Hüllen los

 

Es gibt nackte und es gibt verhüllte Tatsachen. Die meisten mögen die Tatsache nackt, verlangen Ehrlichkeit und dass man uns zeigt, was sich zu Unrecht und oft zu unserem Schaden bedeckt hält.

 

Grosse Augen und grosse Mägen müssen wir haben, zu schauen und das Geschaute zu verdauen. Es gibt Leute, ich gehöre dazu, die fühlen sich den nackten Tatsachen nicht immer gewachsen. In schwachen Stunden sehnen sie sich nach Schonung vor dem Grausamen oder dem Erbärmlichen, das nur allzu oft zum Vorschein kommt.

 

Den nackten Tatsachen standzuhalten ist schwer. Und doch möchte man die Gewähr haben, sie sehen zu können. Ohne Schleier, ohne beschönigende Hüllen. Dass die Berichtenden der unumgängliche Filter sind, durch den die Tatsachen rinnen, dass Eigeninteresse, Engagement, eigene Haltung, die Tatsachen verändern, ist ebenfalls eine Tatsache. Aber da sind ja alles Spitzfindigkeiten. Tatsachen, Objektivität, Wahrheit, Lügen, Halbwahrheiten. Altmodische Zugänge, keineswegs auf der Höhe der Zeit, die relativ tief liegt, wenn man’s genau nimmt.

 

So tief wie das Niveau der Gier nach Aufregung. Das Leben, das übliche, das ist nämlich furchtbar langweilig. Und die Weltlage die immergleiche. Unerfreulich bis zum geht nicht mehr. Und weil nichts mehr geht, da könnte man doch immerhin die ganze Unerfreulichkeit etwas Ansprechender machen. Wegschauen, ausblenden, das ist alles nicht notwendig, man muss bloss die Tatsachen attraktiv und sexy machen.

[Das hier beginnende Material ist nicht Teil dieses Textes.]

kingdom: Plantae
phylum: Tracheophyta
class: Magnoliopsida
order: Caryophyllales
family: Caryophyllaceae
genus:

Wenn Sex Autos, Duschgels, Pralinen oder Kaugummis verkaufen kann, dann kann er auch Tatsachen verkaufen.

 

Und das geht so. Anstelle der immer gleich funktionierenden Tagesschau, bei der man die ModeratorInnen immer bloss versteckt hinter einem Pult zu sehen bekommt, gut gekleidet, nicht zu auffällig, dezent eben – die Bilder sind ja in der Regel drastisch genug – da findet jetzt zeitgleich zu den Tagesaktualitäten ein Enthüllung der ganz anderen Art statt. Nicht nur hinter die Tatsachen wird ein klärender Blick geworfen, sondern auch hinter die Kleider der Moderatorin. Mit jeder Nachricht fällt ein Kleidungsstück. Wäre das nicht wahnsinnig aufregend? Und es ist ja nicht damit getan, dass sich die Frauen ausziehen, nein, sie geben auch kritische Kommentare zum Weltgeschehen ab. Sie erklären uns etwa den schiitischen Widerstand im Irak und entledigen sich gleichzeitig des BH.

 

Seien sie ehrlich. Was ist ihnen lieber, nackte Brüste oder verkohlte Leichen? Also!

 

Natürlich stellt man sich unter nackten Tatsache etwas anderes vor. Aber das zeigt ja nur wie beschränkt unser Vorstellungsvermögen ist. Abgesehen davon: Das gibt es alles schon. In Kanada. 25 Millionen schauen sich dort inzwischen diesen „Enthüllungsjournalismus“ an. Die Briten sind dem Beispiel gefolgt, in der Schweiz sind Abklärungen im Gange.

 

Und wer jetzt die Welt nicht mehr versteht, hat etwas sehr wohl verstanden: dass er in einer anderen lebt.